━━━ Data to use

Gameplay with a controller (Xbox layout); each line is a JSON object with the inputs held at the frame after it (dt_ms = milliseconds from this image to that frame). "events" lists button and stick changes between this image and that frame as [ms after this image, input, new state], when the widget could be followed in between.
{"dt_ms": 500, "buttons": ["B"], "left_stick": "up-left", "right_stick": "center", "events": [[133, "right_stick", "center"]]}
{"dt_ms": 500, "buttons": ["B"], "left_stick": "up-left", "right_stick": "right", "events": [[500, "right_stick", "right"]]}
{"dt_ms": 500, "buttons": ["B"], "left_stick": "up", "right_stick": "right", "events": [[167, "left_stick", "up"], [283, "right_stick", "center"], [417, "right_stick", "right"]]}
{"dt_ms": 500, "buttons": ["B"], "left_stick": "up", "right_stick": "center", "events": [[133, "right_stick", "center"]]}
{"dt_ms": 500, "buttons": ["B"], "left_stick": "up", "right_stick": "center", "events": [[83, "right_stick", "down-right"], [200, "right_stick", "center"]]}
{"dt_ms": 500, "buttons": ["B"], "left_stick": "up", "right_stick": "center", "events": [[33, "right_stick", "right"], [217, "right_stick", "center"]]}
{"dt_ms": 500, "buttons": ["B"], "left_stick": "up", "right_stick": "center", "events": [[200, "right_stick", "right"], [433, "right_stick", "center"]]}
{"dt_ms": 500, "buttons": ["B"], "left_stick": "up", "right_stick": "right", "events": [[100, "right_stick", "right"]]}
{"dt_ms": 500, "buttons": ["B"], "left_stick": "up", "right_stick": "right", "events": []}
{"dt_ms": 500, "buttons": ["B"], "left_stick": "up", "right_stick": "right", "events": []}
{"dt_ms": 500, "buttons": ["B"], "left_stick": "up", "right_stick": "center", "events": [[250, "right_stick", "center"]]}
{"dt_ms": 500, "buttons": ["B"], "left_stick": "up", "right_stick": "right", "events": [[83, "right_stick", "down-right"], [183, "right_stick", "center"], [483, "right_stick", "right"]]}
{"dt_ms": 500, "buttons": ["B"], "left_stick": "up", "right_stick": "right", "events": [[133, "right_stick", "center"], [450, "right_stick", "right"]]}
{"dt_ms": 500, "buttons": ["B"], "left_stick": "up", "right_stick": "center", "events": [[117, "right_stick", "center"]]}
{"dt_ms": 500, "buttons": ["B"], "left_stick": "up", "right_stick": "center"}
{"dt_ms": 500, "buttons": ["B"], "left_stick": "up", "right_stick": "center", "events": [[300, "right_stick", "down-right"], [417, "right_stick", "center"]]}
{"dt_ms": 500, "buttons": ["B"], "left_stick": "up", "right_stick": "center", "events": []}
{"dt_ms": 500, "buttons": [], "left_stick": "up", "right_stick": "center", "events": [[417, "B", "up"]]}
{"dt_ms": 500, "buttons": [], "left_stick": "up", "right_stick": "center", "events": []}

━━━━━━

__Exercise directions__
Each line of the listing is to be repeated exactly.

__Written response__
Gameplay with a controller (Xbox layout); each line is a JSON object with the inputs held at the frame after it (dt_ms = milliseconds from this image to that frame). "events" lists button and stick changes between this image and that frame as [ms after this image, input, new state], when the widget could be followed in between.
{"dt_ms": 500, "buttons": ["B"], "left_stick": "up-left", "right_stick": "center", "events": [[133, "right_stick", "center"]]}
{"dt_ms": 500, "buttons": ["B"], "left_stick": "up-left", "right_stick": "right", "events": [[500, "right_stick", "right"]]}
{"dt_ms": 500, "buttons": ["B"], "left_stick": "up", "right_stick": "right", "events": [[167, "left_stick", "up"], [283, "right_stick", "center"], [417, "right_stick", "right"]]}
{"dt_ms": 500, "buttons": ["B"], "left_stick": "up", "right_stick": "center", "events": [[133, "right_stick", "center"]]}
{"dt_ms": 500, "buttons": ["B"], "left_stick": "up", "right_stick": "center", "events": [[83, "right_stick", "down-right"], [200, "right_stick", "center"]]}
{"dt_ms": 500, "buttons": ["B"], "left_stick": "up", "right_stick": "center", "events": [[33, "right_stick", "right"], [217, "right_stick", "center"]]}
{"dt_ms": 500, "buttons": ["B"], "left_stick": "up", "right_stick": "center", "events": [[200, "right_stick", "right"], [433, "right_stick", "center"]]}
{"dt_ms": 500, "buttons": ["B"], "left_stick": "up", "right_stick": "right", "events": [[100, "right_stick", "right"]]}
{"dt_ms": 500, "buttons": ["B"], "left_stick": "up", "right_stick": "right", "events": []}
{"dt_ms": 500, "buttons": ["B"], "left_stick": "up", "right_stick": "right", "events": []}
{"dt_ms": 500, "buttons": ["B"], "left_stick": "up", "right_stick": "center", "events": [[250, "right_stick", "center"]]}
{"dt_ms": 500, "buttons": ["B"], "left_stick": "up", "right_stick": "right", "events": [[83, "right_stick", "down-right"], [183, "right_stick", "center"], [483, "right_stick", "right"]]}
{"dt_ms": 500, "buttons": ["B"], "left_stick": "up", "right_stick": "right", "events": [[133, "right_stick", "center"], [450, "right_stick", "right"]]}
{"dt_ms": 500, "buttons": ["B"], "left_stick": "up", "right_stick": "center", "events": [[117, "right_stick", "center"]]}
{"dt_ms": 500, "buttons": ["B"], "left_stick": "up", "right_stick": "center"}
{"dt_ms": 500, "buttons": ["B"], "left_stick": "up", "right_stick": "center", "events": [[300, "right_stick", "down-right"], [417, "right_stick", "center"]]}
{"dt_ms": 500, "buttons": ["B"], "left_stick": "up", "right_stick": "center", "events": []}
{"dt_ms": 500, "buttons": [], "left_stick": "up", "right_stick": "center", "events": [[417, "B", "up"]]}
{"dt_ms": 500, "buttons": [], "left_stick": "up", "right_stick": "center", "events": []}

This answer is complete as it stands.